Dr. McKillop’s journey to earn a doctorate degree began eight years ago when she noticed that the terminal degree would be critical for her advancement in the field of post-secondary education. While Dr. McKillop initially considered a range of doctorates, a DBA stood out as being the most natural choice for her:
“I’ve always had a love for learning, but I quickly realized that my heart and soul was in business,” said Dr. McKillop, “I was really drawn to the idea of furthering the field of post-secondary and doing so in a way that was further-reaching than just the field of Education. There is business in everything, no matter what job you have, and combining elements of leadership, human resources, finance, and other business disciplines to an academic institution was very interesting to me.”
The search for a suitable doctorate program began for Dr. McKillop shortly after the completion of her MBA degree). However, she didn’t formally pursue her program of choice until beginning with the University of Fredericton in 2014, where she was already a graduate of the online Master of Business Administration (MBA) program. Her positive experience led her to not only pursue an online DBA program, but also to use her dissertation to focus on the unique benefits to employability that online education has.

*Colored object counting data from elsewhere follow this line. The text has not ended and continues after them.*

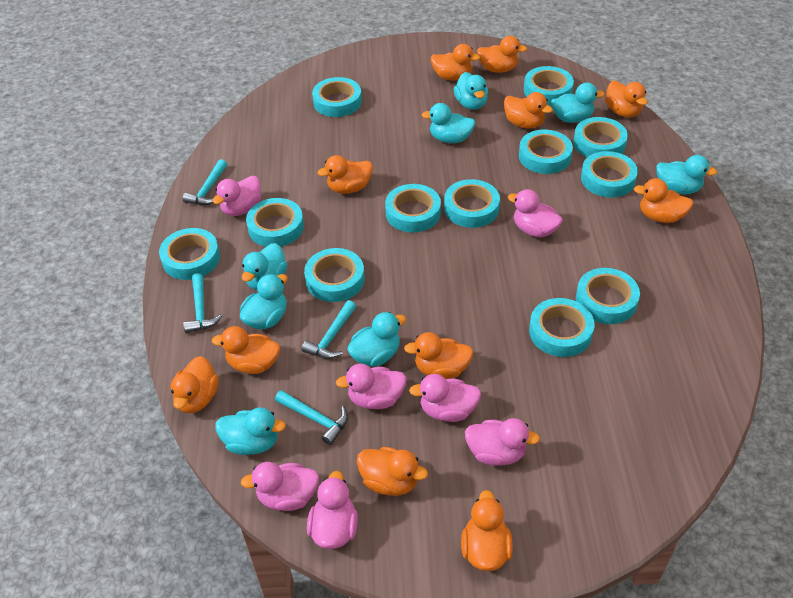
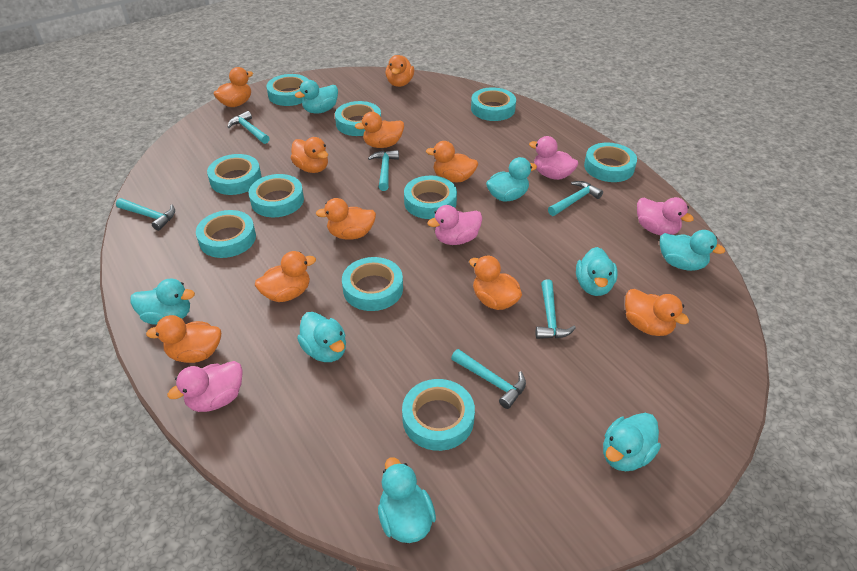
orange duck: 11 -> 10
pink duck: 7 -> 4
turquoise hammer: 4 -> 6
turquoise tape: 12 -> 10

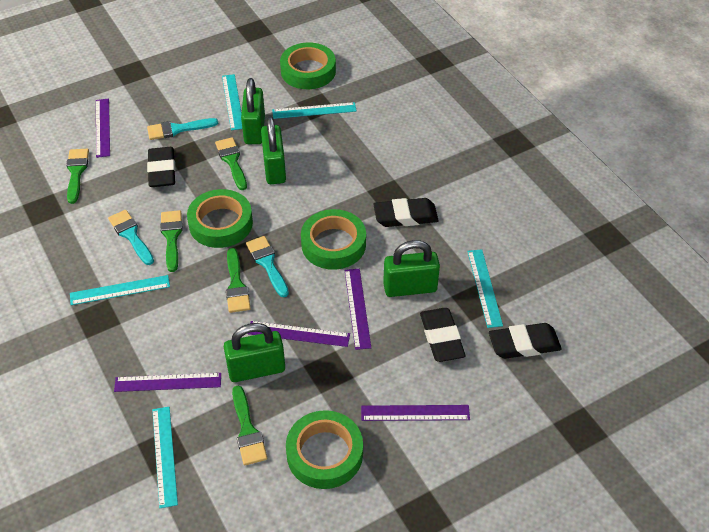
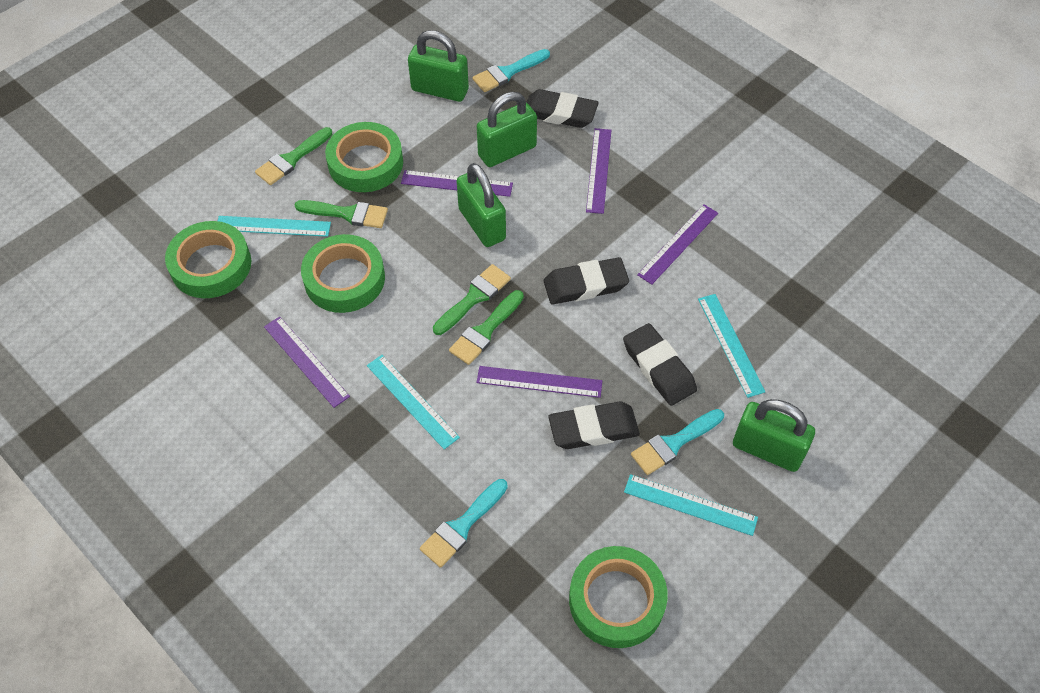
green brush: 5 -> 4
turquoise ruler: 5 -> 4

“I had worked and studied in an online environment, so I had a unique understanding of the benefits it provides; however, I also understood that negative attitudes towards online learning, though diminishing, still exist. When I took a look at the potential impact of negative perceptions and how they can affect the online graduates job opportunities, I noticed there was a big gap in the literature for this subject area.”
Dr. McKillop’s research surrounded how online graduates can increase their hiring opportunities by highlighting skill development that occurs through online learning. Through research with real employers, she was able to ascertain that in Canada, the perception that employers view online graduates negatively was significantly less than in the US; in fact, though she initially intended to discuss possibilities for overcoming negative attitudes in Canada, the negativity she anticipated didn’t actually exist.
“It was a pleasant surprise to learn that online education is largely positively received in Canada. The research and studies that you often hear about related to negative perceptions are usually related to US employers” Dr. McKillop observed. The surprising findings of her dissertation, which was successfully defended on June 18, 2018, has resulted in plans for parallel research within the US. Dr. McKillop, along with her dissertation chair and faculty subject matter expert from Northcentral University, have plans to replicate the study in the coming year.
In addition to replicating the research produced within her dissertation, Dr. McKillop considers herself a lifelong learner, and anticipates that her doctorate will not be the end of her formalized learning. She looks forward to continuing to pursue research related to online studies, and will be focusing on some of the unanswered questions that came from her dissertation in the immediate future.